It is impossible to discuss the state of our nation without addressing the looming disaster that is our national debt. Our current debt is over $15 trillion and increases by roughly $4 billion per day. In order to truly create long-term economic prosperity and get Americans back to work, we must address our addiction to spending.

I arrived in Washington last January knowing that I wanted to lead with principle and civility. During my 28 years serving in the Florida Legislature, I learned that leadership is sometimes best demonstrated by example.

That's why this week, I did two "little" things that I hope will have a BIG result:

I returned $4,700 to the U.S. Treasury from my Congressional salary, rolling it back to the 2008 level. I recognize that most Americans are working hard without any substantial raises during this difficult economic time and I don't believe Congress should be any different. Many policies to cut spending involve rolling back programs to the 2008 level.

I returned $453,000 from my annual office budget to the Congressional coffers. Each year, congressional offices are given a lump sum budget for staff, office space and supplies.

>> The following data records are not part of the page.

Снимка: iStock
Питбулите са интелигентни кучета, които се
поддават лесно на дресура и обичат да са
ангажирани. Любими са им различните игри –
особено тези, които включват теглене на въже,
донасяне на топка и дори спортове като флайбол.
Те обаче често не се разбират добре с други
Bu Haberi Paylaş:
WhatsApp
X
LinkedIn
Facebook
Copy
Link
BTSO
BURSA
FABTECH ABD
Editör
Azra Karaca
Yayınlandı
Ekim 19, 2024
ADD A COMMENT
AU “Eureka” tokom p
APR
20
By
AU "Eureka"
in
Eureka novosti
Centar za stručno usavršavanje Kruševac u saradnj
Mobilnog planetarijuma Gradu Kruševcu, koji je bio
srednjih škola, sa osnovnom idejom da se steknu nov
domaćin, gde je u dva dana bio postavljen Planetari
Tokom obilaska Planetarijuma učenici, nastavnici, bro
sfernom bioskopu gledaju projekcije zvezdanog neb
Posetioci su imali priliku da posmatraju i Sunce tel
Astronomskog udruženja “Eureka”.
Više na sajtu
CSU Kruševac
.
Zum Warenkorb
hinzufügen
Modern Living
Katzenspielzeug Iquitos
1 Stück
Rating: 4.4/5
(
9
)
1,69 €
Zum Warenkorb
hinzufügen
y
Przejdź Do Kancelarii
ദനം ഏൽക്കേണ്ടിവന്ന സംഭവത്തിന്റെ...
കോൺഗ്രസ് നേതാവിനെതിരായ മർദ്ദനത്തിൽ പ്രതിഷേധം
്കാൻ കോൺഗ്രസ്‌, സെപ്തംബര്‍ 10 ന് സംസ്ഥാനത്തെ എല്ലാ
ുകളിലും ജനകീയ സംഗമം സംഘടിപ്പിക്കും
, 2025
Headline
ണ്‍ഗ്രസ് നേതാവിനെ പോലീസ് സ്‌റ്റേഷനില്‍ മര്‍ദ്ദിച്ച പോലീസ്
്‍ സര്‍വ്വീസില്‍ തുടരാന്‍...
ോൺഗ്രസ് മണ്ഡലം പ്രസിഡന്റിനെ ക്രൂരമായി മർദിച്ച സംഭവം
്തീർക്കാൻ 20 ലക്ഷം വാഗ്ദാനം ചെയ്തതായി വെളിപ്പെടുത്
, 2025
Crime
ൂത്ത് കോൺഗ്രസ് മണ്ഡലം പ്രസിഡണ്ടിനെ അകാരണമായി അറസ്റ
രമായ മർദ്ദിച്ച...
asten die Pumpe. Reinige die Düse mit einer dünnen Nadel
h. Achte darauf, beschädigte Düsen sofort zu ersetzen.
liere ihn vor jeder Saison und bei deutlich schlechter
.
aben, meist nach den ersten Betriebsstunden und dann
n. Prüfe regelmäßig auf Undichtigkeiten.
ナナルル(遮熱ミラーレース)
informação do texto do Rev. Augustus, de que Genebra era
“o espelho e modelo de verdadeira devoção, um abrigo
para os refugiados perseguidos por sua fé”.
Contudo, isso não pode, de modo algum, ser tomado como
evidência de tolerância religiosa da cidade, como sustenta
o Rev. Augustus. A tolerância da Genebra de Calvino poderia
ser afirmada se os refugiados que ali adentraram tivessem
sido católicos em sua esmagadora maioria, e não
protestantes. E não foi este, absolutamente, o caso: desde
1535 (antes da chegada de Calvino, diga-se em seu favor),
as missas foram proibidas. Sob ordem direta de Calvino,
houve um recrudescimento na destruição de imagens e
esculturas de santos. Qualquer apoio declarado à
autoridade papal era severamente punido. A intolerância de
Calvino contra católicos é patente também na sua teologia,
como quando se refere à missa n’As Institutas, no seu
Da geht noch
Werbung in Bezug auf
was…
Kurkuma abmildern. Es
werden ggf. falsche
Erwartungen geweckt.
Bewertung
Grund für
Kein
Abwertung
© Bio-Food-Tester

Most Americans are doing more with less these days, and our office did the same -- and cut our budget by more than 31 percent.

You sent me to Washington to work for greater accountability and stronger leadership, and I've realized that in order to break the U.S. Government's addiction to spending, we must get our own fiscal houses in order before we tear down the walls of the other government programs.

Check out Sunday's Orlando Sentinel, which highlighted our office savings by naming me "Champ of the Week"

View a clip of my interview on CNN with Soledad O'Brien yesterday morning regarding my return of funds

I recognize that my combined savings, though a sizable amount, are merely a drop in the bucket compared to the enormity of our debt crisis. However, I know that changing the culture of Washington can only begin if individuals have the courage to take a stand.

Consider how much we could cut if we multiplied my savings by the many offices, departments and agencies throughout Washington. If we all tighten our belts and work together for the common good, we can begin to turn our debt crisis around.

By being a good steward of your tax dollars, I also intend to be a good steward of the trust you placed in me last fall. Though I am often frustrated with the partisan gridlock and endless bureaucracy that saddles Washington, I am continually humbled to be in this historic place and work hard to serve Americans.

Rest assured, it is my mission to change the culture of Congress, one step at a time. I will continue to fight for a future that is full of opportunity, and undaunted by the weight of generational debt.